We’re all familiar with the product capabilities feature checklist — we use ‘em too. And sometimes they’re exactly the right thing to use to communicate the information your prospect or customer is looking for.
And we all know the aspect of translating features into benefits … that’s supposed to do the trick in communicating right, right?
But even that’s not enough anymore. More often than not, marketing an experience, and not the specific features and benefits of a product, makes more sense in getting your audience to understand the virtues of your product/company. Today’s business purchase decisions tend to be based as much on emotion as on reason: Did they treat me right? Did I feel good about the experience? What’s the company’s reputation? Will I be happy as a customer of this company?

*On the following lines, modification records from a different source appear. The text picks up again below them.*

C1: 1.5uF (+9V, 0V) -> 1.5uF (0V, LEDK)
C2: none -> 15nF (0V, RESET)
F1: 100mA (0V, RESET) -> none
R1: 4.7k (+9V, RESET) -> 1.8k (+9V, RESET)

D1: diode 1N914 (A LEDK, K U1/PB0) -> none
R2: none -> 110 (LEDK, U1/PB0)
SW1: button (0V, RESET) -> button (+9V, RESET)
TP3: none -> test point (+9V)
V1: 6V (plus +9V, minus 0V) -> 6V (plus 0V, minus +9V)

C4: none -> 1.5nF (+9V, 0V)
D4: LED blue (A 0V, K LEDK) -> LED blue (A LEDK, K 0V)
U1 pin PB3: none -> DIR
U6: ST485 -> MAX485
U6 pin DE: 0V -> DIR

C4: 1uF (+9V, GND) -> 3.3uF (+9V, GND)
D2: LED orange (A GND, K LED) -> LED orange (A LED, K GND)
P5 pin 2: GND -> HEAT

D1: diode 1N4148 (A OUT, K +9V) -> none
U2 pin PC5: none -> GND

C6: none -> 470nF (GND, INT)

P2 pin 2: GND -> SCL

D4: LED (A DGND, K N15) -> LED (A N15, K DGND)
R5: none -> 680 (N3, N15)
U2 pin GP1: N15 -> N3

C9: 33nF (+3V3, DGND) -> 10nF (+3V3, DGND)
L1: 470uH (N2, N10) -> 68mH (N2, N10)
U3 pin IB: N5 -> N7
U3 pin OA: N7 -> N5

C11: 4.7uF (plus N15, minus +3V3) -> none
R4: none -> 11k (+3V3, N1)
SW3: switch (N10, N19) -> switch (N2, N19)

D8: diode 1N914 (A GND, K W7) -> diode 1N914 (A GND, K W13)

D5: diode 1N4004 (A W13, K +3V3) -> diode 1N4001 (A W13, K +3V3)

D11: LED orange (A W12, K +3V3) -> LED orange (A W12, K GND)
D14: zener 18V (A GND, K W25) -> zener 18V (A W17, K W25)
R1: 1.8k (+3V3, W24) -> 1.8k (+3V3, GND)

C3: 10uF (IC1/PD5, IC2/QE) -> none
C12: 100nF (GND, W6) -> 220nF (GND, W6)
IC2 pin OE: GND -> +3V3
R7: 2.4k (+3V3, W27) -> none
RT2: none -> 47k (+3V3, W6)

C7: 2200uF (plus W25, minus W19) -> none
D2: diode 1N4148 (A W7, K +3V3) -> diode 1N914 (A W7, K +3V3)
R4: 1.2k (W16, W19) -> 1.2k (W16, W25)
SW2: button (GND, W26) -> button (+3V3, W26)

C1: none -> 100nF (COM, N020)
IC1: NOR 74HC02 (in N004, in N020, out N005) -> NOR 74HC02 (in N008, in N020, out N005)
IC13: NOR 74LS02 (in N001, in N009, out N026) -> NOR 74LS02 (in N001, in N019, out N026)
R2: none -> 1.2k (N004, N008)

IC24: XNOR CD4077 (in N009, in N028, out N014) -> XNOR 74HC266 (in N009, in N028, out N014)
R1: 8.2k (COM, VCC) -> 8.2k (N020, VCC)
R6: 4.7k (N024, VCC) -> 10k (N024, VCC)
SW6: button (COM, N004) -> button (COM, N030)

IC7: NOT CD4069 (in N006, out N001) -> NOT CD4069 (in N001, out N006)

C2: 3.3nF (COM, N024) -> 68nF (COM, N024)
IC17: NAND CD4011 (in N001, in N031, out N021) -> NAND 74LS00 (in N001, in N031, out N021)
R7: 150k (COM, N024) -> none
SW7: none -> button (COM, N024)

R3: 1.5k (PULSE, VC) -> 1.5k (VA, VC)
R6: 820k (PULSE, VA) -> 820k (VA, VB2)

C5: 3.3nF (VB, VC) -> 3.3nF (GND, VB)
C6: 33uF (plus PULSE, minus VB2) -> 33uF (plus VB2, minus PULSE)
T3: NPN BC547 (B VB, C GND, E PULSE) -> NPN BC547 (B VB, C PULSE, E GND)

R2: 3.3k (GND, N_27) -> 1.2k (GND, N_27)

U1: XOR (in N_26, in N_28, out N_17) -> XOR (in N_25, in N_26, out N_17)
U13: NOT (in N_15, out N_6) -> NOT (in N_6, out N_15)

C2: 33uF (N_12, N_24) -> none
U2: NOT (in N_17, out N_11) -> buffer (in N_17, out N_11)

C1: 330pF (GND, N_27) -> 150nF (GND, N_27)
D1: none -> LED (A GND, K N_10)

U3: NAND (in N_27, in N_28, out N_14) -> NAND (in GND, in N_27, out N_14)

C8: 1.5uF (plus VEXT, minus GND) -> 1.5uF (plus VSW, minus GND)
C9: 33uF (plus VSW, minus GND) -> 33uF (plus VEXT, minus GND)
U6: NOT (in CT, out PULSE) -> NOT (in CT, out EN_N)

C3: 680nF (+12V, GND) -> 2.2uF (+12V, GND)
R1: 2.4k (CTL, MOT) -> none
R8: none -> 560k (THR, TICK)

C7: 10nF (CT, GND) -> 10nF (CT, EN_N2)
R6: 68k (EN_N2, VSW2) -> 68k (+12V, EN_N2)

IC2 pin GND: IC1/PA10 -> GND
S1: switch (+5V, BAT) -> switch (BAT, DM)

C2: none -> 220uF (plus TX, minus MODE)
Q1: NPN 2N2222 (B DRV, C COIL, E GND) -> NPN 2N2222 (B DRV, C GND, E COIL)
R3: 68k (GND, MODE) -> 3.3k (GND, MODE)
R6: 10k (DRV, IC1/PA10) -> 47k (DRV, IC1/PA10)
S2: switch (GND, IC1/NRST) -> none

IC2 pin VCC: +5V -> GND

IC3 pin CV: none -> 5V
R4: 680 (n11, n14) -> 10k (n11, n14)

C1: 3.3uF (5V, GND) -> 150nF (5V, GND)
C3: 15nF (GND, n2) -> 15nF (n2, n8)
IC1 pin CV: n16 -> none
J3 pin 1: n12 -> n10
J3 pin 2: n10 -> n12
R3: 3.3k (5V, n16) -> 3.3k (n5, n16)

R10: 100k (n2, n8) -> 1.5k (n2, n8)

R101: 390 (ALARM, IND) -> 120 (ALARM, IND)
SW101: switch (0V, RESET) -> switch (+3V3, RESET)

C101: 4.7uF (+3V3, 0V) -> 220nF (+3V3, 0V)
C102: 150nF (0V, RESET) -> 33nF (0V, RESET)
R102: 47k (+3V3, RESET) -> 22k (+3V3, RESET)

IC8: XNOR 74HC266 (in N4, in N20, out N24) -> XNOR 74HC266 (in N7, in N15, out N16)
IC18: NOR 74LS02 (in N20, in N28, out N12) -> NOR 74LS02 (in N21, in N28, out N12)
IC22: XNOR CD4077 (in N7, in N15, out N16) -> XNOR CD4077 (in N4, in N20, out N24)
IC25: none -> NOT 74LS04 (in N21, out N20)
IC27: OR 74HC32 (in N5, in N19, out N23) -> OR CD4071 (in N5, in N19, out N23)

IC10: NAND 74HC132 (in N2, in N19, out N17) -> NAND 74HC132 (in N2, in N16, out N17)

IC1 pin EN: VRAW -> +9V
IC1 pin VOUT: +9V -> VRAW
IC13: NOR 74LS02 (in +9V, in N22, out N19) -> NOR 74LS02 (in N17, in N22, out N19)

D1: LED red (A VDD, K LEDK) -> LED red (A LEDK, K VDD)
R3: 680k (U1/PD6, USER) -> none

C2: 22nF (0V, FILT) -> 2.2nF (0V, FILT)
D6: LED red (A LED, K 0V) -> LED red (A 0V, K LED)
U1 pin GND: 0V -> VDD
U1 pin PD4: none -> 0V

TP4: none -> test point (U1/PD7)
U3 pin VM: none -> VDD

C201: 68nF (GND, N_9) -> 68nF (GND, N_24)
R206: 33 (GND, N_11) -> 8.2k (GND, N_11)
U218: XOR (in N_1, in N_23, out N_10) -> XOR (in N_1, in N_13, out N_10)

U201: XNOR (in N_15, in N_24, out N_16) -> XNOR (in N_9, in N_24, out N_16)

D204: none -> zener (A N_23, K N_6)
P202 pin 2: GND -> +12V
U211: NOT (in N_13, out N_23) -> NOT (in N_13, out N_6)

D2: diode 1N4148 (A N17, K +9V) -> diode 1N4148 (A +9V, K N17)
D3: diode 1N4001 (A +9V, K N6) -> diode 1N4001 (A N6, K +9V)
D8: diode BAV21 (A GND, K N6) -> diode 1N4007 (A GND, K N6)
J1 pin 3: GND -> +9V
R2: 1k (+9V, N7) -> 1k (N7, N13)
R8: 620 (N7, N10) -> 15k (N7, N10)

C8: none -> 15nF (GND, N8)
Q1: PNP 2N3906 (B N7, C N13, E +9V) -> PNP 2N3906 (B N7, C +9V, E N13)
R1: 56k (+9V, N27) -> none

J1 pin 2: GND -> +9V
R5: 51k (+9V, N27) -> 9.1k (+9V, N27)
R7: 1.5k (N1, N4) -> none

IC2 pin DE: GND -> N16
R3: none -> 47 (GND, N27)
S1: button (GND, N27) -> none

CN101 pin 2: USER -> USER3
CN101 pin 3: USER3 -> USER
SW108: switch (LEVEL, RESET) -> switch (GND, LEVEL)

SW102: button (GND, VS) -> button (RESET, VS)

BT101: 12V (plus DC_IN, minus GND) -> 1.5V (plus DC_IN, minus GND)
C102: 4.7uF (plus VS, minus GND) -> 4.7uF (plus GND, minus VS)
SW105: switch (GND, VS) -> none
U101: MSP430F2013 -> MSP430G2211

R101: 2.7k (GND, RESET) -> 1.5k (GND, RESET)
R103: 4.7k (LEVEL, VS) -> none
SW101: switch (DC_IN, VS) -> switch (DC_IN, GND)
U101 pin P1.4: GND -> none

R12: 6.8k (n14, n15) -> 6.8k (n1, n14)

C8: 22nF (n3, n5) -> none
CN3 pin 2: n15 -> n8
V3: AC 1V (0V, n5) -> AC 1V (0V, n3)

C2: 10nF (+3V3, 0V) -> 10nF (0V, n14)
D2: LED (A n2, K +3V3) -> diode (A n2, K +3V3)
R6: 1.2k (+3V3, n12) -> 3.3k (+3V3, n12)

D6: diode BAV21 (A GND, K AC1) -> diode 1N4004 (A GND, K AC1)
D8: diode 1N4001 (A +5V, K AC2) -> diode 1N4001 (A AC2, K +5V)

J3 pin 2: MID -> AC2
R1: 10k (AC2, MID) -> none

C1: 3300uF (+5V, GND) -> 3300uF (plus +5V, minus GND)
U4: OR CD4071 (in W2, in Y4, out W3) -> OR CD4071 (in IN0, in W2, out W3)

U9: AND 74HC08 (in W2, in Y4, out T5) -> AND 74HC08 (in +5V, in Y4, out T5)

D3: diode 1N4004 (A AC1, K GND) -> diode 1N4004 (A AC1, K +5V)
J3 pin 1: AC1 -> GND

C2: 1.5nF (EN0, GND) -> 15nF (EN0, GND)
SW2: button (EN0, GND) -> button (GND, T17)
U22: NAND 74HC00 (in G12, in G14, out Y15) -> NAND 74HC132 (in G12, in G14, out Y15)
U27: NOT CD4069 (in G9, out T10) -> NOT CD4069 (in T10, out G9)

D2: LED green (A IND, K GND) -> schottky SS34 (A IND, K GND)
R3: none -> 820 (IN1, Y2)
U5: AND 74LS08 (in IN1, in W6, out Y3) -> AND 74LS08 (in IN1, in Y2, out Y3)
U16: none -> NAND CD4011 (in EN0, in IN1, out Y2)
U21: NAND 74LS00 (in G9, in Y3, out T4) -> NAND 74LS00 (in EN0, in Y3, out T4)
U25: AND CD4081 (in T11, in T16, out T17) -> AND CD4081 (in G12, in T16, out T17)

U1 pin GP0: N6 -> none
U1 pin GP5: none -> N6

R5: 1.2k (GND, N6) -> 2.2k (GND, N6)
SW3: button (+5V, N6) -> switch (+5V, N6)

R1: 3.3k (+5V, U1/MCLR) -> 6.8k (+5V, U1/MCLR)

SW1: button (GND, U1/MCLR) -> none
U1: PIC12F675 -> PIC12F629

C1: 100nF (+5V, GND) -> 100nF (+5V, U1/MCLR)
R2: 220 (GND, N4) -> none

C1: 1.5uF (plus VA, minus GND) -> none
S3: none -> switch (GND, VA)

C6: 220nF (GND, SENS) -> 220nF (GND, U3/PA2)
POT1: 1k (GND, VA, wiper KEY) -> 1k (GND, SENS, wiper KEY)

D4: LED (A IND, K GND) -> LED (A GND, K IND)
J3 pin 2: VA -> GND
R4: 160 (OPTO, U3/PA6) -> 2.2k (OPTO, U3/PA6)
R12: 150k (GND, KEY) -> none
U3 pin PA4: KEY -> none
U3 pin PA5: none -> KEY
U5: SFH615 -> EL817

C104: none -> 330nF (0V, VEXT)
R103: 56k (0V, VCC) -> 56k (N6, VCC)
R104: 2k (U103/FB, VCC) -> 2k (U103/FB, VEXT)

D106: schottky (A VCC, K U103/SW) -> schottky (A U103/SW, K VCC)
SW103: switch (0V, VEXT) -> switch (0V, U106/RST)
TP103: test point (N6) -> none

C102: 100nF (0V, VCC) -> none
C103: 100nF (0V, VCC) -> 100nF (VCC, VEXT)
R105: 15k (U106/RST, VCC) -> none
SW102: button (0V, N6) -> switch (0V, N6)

Do I feel like it’s a good decision?
Customers now think in terms of not only features and benefits, but also your product’s effect on their lifestyle, values of the company and how they mesh with their own, satisfaction in doing business with you, willingness to recommend (blog, talk about, rate and review) your company, and more.
So finding the right happy medium between giving the audience the right amount of details about features and benefits, along with the subtler but just as important messaging about the personality of your company: what you stand for, how you handle customer service, the ownership experience, flexibility in helping them buy, set up, and use your products, is key in producing the winning outcome in marketing.
We’re still working on finding that balance and mix: through customer segmentation and research, storytelling marketing (communicating the whole user experience), and more transparency around tangential aspects of our products and services. It’s been interesting going through this process, and we’ll keep at it, refining as we go. Good luck to you as you find the balance too.